*PROMPT*: Convert the lines from the one containing "pose: elev=168.0 azim=201.2" through the one containing "Dot at: (277, 289)", inclusive, into a Markdown table with the columns Row and Line, leaving out any blank lines.

*THE INPUT*:
***

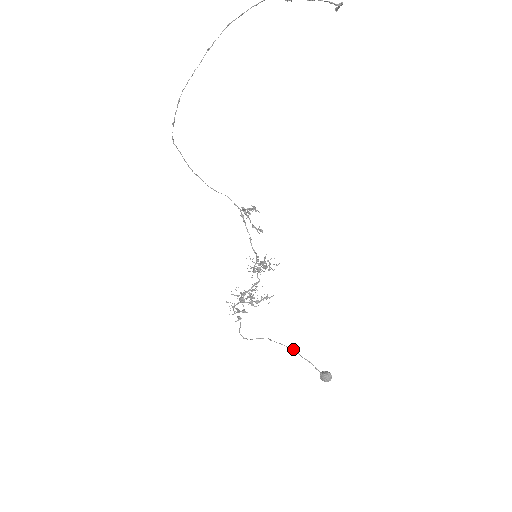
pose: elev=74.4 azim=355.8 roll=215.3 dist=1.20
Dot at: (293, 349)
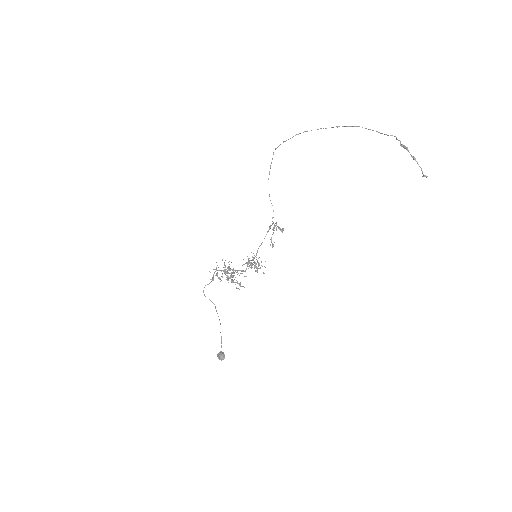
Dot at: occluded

***

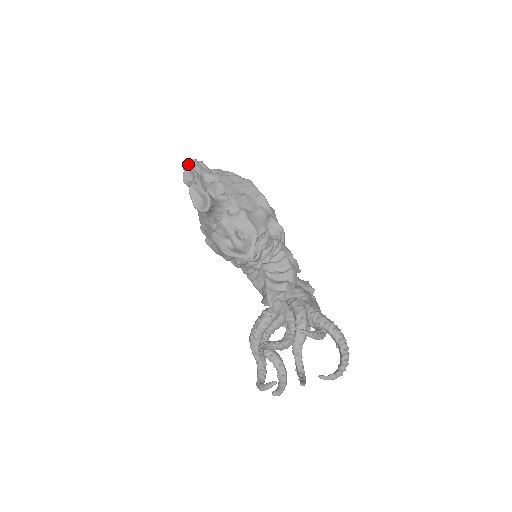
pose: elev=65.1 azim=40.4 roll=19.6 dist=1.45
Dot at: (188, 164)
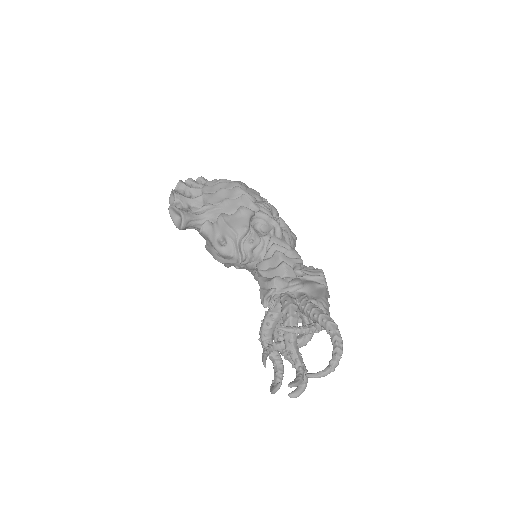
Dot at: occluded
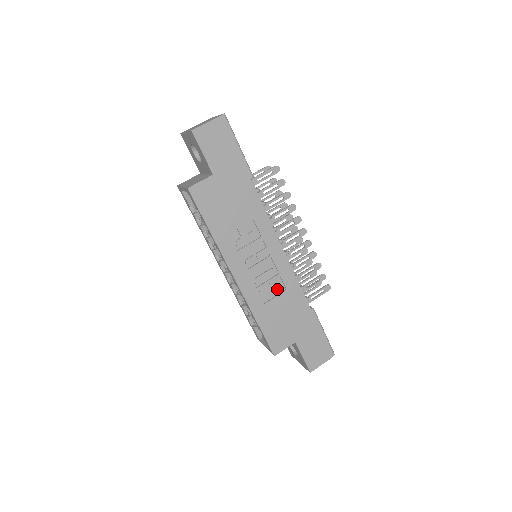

***

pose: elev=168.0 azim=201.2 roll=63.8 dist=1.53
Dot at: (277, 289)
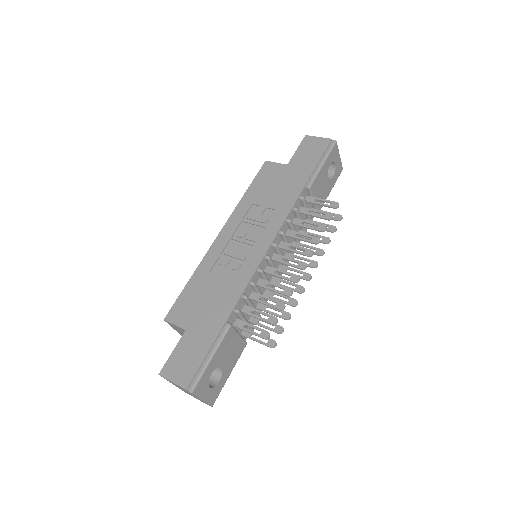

***

*TASK RESULT*:
| Row | Line |
|---|---|
| 1 | pose: elev=168.0 azim=201.2 roll=63.8 dist=1.53 |
| 2 | Dot at: (277, 289) |